**Exercise objective**: Write the records out again, keeping each line exactly as it is.

Extracted records
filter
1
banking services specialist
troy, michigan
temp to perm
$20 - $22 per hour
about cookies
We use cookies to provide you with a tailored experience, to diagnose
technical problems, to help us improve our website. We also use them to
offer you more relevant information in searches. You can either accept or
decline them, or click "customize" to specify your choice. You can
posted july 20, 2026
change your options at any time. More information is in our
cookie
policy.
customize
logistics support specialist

**Expected answer**:
filter
1
banking services specialist
troy, michigan
temp to perm
$20 - $22 per hour
about cookies
We use cookies to provide you with a tailored experience, to diagnose
technical problems, to help us improve our website. We also use them to
offer you more relevant information in searches. You can either accept or
decline them, or click "customize" to specify your choice. You can
posted july 20, 2026
change your options at any time. More information is in our
cookie
policy.
customize
logistics support specialist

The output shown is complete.